At first, Walter couldn’t figure out why the Nissan was holding position beside him instead of swooping past. Then, in his rearview mirror, he spotted a set of headlights cruising up from behind him.

As soon as the headlights surged to within a car-length of the Mercedes, they peeled left, jolting over behind the Nissan. Then, they were back, flashing

bright-dim bright-dim in the rearview, accompanied by the squawking of a horn.

Walter held steady at seventy mph, but he gripped the wheel tighter. As the lights darted left and back again, bright-dim bright-dim, he understood the situation.

The Nissan was boxing in the driver at the rear, matching speed with Walter to keep the third vehicle from passing. Walter recognized the game from personal experience.
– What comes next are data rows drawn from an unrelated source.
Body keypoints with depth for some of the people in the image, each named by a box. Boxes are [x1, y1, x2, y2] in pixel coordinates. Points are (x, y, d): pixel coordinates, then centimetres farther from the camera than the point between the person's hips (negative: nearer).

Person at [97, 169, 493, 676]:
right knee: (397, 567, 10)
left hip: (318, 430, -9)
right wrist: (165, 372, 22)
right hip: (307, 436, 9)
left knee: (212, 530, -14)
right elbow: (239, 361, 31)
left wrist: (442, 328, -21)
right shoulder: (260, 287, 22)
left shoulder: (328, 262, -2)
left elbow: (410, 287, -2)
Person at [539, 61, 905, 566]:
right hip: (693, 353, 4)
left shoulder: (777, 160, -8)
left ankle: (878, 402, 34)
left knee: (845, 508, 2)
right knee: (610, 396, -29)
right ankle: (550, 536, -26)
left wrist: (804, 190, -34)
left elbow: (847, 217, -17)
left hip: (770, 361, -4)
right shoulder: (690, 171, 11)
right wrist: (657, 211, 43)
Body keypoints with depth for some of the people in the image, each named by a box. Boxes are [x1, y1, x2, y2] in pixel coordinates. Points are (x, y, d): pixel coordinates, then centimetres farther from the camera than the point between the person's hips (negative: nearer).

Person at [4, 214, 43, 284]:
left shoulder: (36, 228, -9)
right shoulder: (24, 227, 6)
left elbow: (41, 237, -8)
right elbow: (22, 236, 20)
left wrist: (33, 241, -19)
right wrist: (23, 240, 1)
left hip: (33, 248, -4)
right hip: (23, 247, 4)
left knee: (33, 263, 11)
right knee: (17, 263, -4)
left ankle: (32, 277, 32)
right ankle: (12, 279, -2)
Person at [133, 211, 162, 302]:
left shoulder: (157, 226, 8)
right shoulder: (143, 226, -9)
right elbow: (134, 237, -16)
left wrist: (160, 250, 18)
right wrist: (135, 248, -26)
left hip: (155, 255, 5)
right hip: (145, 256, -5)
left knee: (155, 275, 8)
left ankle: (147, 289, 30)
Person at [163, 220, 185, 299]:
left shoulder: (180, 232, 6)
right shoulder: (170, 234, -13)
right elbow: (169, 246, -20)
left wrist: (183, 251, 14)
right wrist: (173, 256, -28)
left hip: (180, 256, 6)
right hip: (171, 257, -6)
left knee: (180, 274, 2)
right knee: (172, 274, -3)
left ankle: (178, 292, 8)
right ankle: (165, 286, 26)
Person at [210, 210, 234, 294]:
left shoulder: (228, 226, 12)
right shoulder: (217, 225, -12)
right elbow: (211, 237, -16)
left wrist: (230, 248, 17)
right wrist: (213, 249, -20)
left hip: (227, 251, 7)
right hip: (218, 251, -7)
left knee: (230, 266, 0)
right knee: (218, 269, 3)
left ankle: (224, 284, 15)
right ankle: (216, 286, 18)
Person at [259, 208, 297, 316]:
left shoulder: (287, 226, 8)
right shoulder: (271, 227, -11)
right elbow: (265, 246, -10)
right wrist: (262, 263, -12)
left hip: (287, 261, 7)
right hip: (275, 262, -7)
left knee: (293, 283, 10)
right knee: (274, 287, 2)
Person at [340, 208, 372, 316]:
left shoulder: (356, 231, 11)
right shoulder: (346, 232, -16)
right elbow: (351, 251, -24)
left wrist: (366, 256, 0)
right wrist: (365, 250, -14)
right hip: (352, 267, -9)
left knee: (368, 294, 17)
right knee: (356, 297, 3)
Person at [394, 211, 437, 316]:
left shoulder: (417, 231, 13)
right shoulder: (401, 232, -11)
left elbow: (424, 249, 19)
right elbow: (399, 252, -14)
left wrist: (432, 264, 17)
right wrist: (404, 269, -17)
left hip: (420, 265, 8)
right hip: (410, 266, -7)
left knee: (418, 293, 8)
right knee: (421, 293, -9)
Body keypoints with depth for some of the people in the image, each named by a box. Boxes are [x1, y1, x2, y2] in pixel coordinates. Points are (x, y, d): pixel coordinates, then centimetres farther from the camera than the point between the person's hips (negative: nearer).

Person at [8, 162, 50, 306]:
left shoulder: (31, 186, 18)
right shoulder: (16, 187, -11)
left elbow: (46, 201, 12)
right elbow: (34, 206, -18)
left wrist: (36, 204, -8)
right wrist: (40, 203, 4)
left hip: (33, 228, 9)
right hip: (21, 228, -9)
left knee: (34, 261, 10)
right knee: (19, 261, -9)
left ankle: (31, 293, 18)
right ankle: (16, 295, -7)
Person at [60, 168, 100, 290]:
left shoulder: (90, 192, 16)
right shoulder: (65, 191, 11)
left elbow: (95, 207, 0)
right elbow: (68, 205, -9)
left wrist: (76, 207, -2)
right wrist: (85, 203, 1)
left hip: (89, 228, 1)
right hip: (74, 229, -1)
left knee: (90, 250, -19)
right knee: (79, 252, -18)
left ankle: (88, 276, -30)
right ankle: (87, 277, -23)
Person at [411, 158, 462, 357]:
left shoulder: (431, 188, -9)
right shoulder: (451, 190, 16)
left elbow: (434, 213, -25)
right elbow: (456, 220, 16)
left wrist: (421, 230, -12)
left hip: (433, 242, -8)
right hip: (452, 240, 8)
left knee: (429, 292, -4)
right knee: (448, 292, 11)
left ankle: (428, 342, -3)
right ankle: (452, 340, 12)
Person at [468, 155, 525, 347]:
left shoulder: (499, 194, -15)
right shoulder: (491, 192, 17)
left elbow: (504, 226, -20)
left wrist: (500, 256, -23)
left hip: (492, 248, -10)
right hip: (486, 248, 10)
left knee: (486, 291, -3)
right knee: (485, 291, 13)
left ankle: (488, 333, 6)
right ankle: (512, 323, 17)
He’d done it himself in the past, a time or ten.

The headlights behind him went bright and stayed there, pressing closer, urging him to go faster. Walter’s hands sweated on the wheel.
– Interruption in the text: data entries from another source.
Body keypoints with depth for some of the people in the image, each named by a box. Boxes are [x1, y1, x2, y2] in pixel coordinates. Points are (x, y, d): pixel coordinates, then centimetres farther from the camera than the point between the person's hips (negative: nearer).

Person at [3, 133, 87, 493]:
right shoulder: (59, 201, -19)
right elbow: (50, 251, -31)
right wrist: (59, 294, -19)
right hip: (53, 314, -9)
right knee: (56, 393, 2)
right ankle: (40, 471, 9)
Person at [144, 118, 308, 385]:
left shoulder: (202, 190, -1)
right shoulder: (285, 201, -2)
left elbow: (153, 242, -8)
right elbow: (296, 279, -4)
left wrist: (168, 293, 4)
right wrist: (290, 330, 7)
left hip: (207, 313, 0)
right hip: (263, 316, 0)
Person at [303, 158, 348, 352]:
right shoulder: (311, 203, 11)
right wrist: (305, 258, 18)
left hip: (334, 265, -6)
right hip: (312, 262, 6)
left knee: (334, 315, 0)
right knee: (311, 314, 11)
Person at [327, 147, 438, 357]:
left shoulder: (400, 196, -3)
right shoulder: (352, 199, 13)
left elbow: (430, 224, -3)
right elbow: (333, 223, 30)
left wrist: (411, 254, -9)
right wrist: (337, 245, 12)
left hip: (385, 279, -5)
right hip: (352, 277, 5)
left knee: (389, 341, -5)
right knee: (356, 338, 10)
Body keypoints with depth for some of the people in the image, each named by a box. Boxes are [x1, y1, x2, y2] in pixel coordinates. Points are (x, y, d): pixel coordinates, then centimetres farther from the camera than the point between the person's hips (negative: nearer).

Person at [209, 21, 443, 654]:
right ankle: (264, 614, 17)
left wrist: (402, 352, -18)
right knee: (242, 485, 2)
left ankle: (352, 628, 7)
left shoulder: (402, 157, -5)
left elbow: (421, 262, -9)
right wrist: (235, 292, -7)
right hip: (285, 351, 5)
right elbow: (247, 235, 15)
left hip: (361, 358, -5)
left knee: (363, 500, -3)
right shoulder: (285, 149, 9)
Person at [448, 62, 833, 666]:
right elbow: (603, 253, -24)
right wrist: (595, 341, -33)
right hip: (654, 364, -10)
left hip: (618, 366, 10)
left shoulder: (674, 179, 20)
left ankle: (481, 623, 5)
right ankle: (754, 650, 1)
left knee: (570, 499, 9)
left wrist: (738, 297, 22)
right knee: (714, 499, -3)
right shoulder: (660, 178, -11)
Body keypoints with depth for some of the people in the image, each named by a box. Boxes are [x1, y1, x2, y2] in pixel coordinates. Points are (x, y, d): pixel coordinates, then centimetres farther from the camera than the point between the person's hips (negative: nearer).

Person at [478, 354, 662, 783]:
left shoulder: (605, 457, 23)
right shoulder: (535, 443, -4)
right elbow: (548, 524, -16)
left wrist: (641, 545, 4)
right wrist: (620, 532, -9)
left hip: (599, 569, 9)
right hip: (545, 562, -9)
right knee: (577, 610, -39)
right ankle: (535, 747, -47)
He was just as boxed in as the car behind him. If he speeded up, he knew the Nissan would speed up, too...and the Mercedes would never get enough of a jump on the silver street rod to open a gap for the third vehicle to slip through.

If Walter slowed down, so would the Nissan. If he cut his speed suddenly, he might get hit from behind. If he veered off onto the berm, he might slide on the gravel and crash in the fields along the road.

It was a bad situation, and he knew it.

“Walter?” said Sue, stirring in the passenger seat. “What’s going on?”

Walter kept his eyes on the road and held steady, but inwardly he flinched. He wished she had stayed asleep until the end of the action; Sue was a terrible passenger under the best circumstances, prone to sudden jumps and outcries over nothing. She even got alarmed if a car pulled up to a stop sign on a side street ahead of them in their own suburban neighborhood.

“Nothing to worry about,” Walter said tightly. “Get some more shuteye, honey.”

Unfortunately, Sue sniffed out the danger right away. “Oh my God,” she said, looking left at the Nissan, then twisting around to squint into the high beams behind them. “Slow down, Walter,” she said breathlessly, the seeds of panic already audible in her voice.

“Honey,” said Walter, watching the brights rush closer in the rearview. “Please close your eyes. I promise everything will be fine.”

“Slow down,” said Sue, her voice rising. “Pull over and let him pass.”

“He might hit us,” said Walter. “He’s right on our ass.”

“I asked you not to do this anymore,” she said, anger joining the panic in her voice. “No more road rage.”

The headlights cut left, then jumped back seconds later. “It’s not me,” said Walter. He pried his right hand from the wheel and wiped his sweaty palm on his pants. “I swear I didn’t do anything. It’s this maniac beside me.”

“Just pull over!” said Sue.

Walter wiped the palm of his left hand on his pants, then tightened both hands on the wheel. He knew she wouldn’t like what he was planning to do...but he was sure she wouldn’t like anything he did at this point. “I’m sorry, honey,” he said. “Hold on tight.”